Premio Campiello, Doninelli e Tarabbia tra i finalisti

In corsa anche Rasy, Bertante e Vinci. Lunghe votazioni (e polemiche) per decidere i romanzi che entrano in cinquina

Premio Campiello, Doninelli e Tarabbia tra i finalisti

Sofferta e insofferente, solo a tratti divertita: è stata sfida all'ultimo voto per la Giuria dei Letterati che ha eletto i cinque finalisti della 54esima edizione del Premio Campiello, a Palazzo del Bo ieri mattina a Padova. Presieduti da Ernesto Galli della Loggia, i dieci giurati che contano tre nuovi ingressi: Roberto Vecchioni, Stefano Zecchi, Emanuele Zinato hanno atteso dieci giri di voto per decidere che alla Fenice il 10 settembre se la giocheranno: Elisabetta Rasy, con Le regole del fuoco (Rizzoli, unica entrata al primo giro con i sette voti necessari), Alessandro Bertante, con Gli ultimi ragazzi del secolo (Giunti), Simona Vinci e il suo Le prime verità (Einaudi), Luca Doninelli con Le cose semplici (Bompiani) e, litigatissimo al ballottaggio dopo quasi un'ora di rimbalzi con Filippo Tuena e il suo Memoriali sul caso Schumann (Il Saggiatore), il fanalino di coda Andrea Tarabbia e Il giardino delle mosche (Ponte alle Grazie).

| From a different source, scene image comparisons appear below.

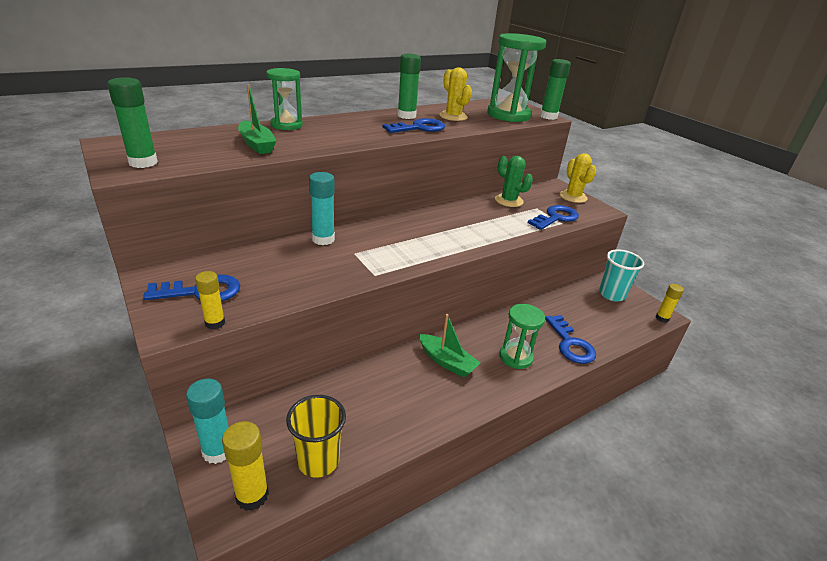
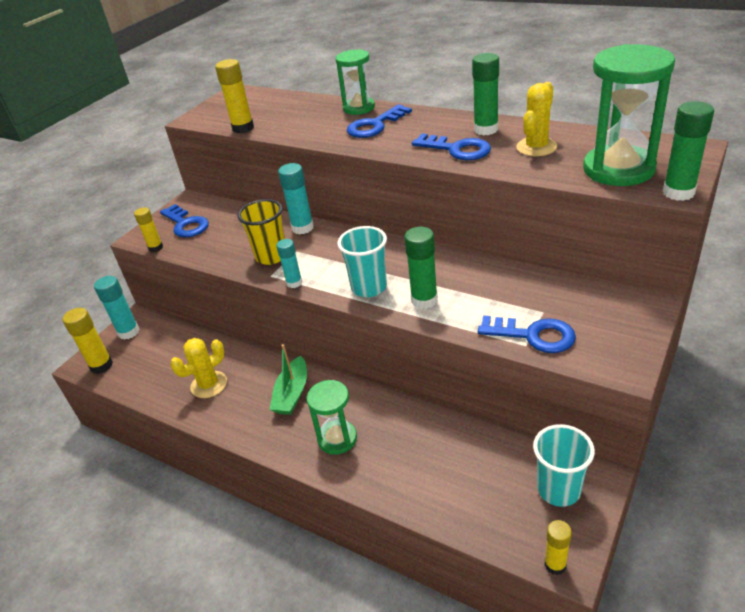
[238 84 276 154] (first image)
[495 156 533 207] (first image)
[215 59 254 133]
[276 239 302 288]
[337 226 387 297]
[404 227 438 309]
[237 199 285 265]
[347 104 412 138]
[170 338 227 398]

Molto polemici, i Letterati 2016, senza freni contro quasi tutto e tutti. Luigi Matt: «Dei 230 volumi che ci sono arrivati quasi tutti mancano di specifico letterario. Gli autori sono troppo impegnati a scrivere per aver tempo di leggere letteratura. Storie consolatorie, ricalcate sulle notizie del telegiornale, scritte con un linguaggio da giornalismo corrivo». Ermanno Paccagnini: «Ho dovuto staccare il cellulare per bloccare le segnalazioni, innumerevoli le mail che mi dicono: Questo è il nostro candidato. Confondono il Campiello con lo Strega. Troppi i libri gne gne, scritti da professori». Vecchioni: «230 sono troppi. Quindi non ho letto: i più lunghi di 300 pagine, gli storici e i biografici perché che me ne frega a me di Schumann, le lotte tra bene e male, le storie di gente che viene e va per l'Italia, gli eroismi, le resistenze, i disastri umanitari. Ne sono rimasti 15, che ho apprezzato moltissimo». Zecchi: «Ora ho la certezza che la letteratura non esiste più. Inoltre ho profondo fastidio verso questa giuria di eterni: si metta mano allo statuto e ci si tolga questa idea che il giurato Campiello è più inossidabile dello sposo per la madre Chiesa».

Illustri esclusi, anche se nominatissimi: Caterina Bonvicini, Marcello Fois, Romana Petri, Carla Vasio, Andrea Kerbaker.

Premio Opera Prima al giallo surreale La teologia del cinghiale (Elliot) di Gesuino Némus, pseudonimo di un imprenditore dell'Ogliastra.